Copy out all of the rows below, replacing every "series" with "data set" and keeping everything else the same. Leave the pictures out.

START ENTRIES SUPPLIED

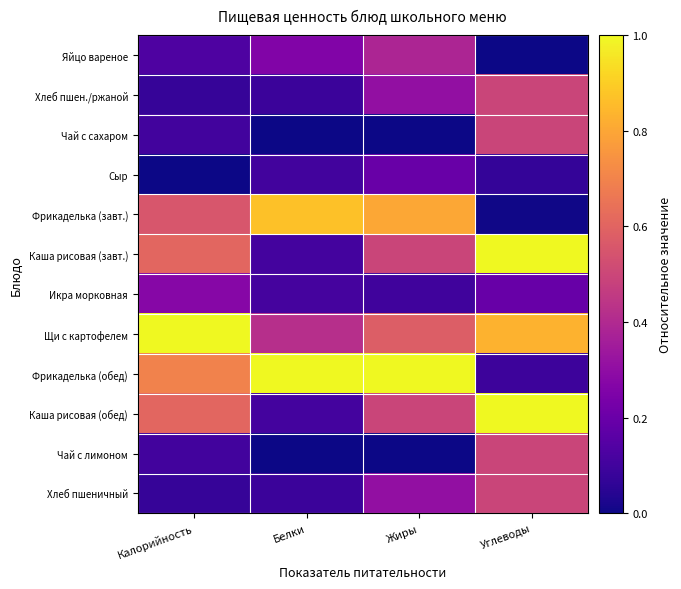

Which category has the lowest value across all series?

Углеводы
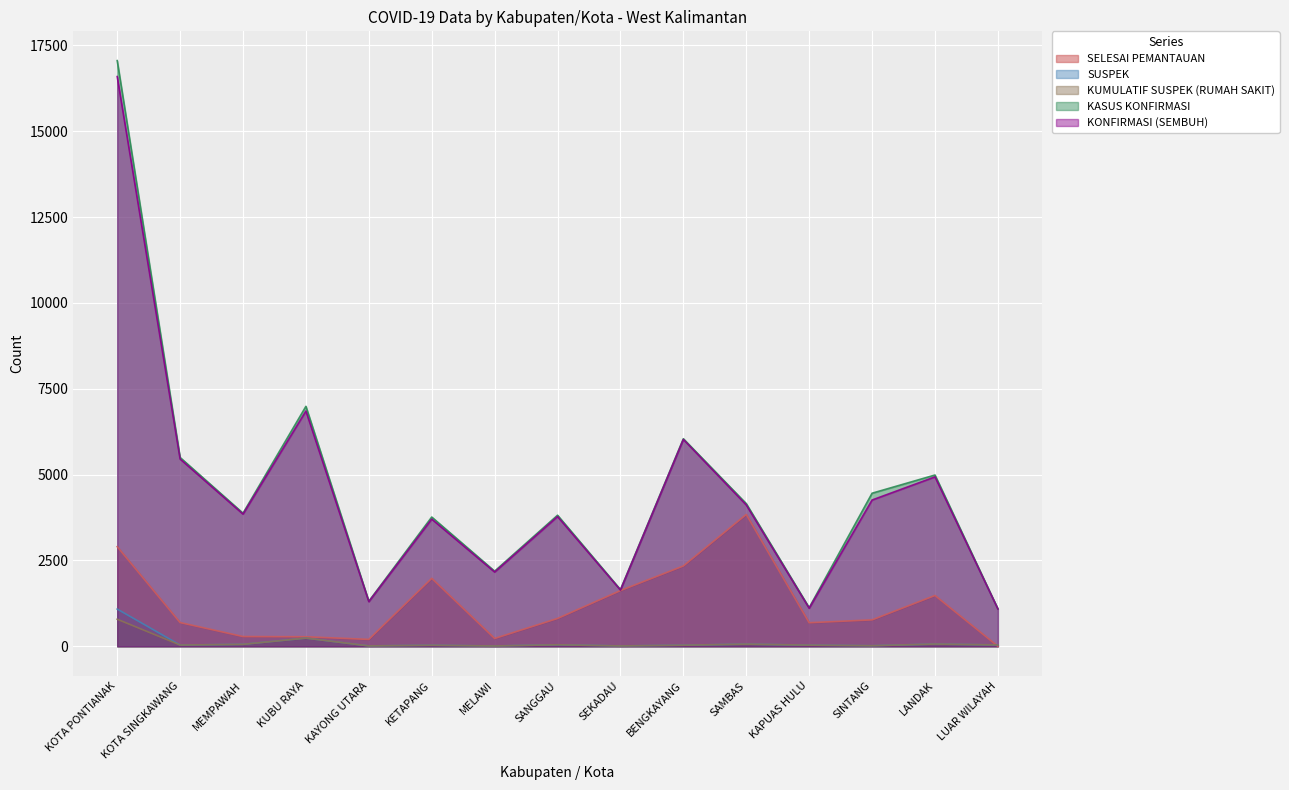

The KASUS KONFIRMASI series shows 6989 at KUBU RAYA. True or false?

True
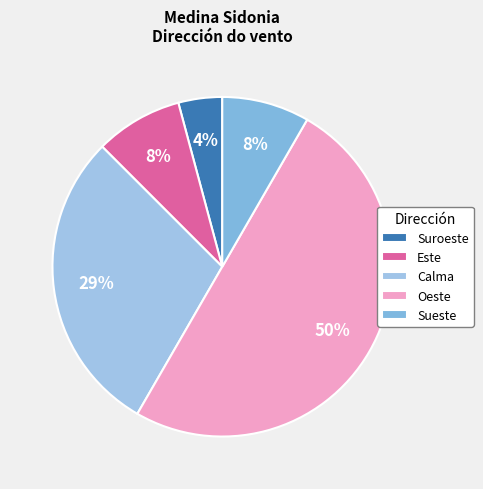

How many slices are in this pie chart?

5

END ENTRIES SUPPLIED

[OUTPUT BELOW]:
Which category has the lowest value across all data set?

Углеводы

The KASUS KONFIRMASI data set shows 6989 at KUBU RAYA. True or false?

True

How many slices are in this pie chart?

5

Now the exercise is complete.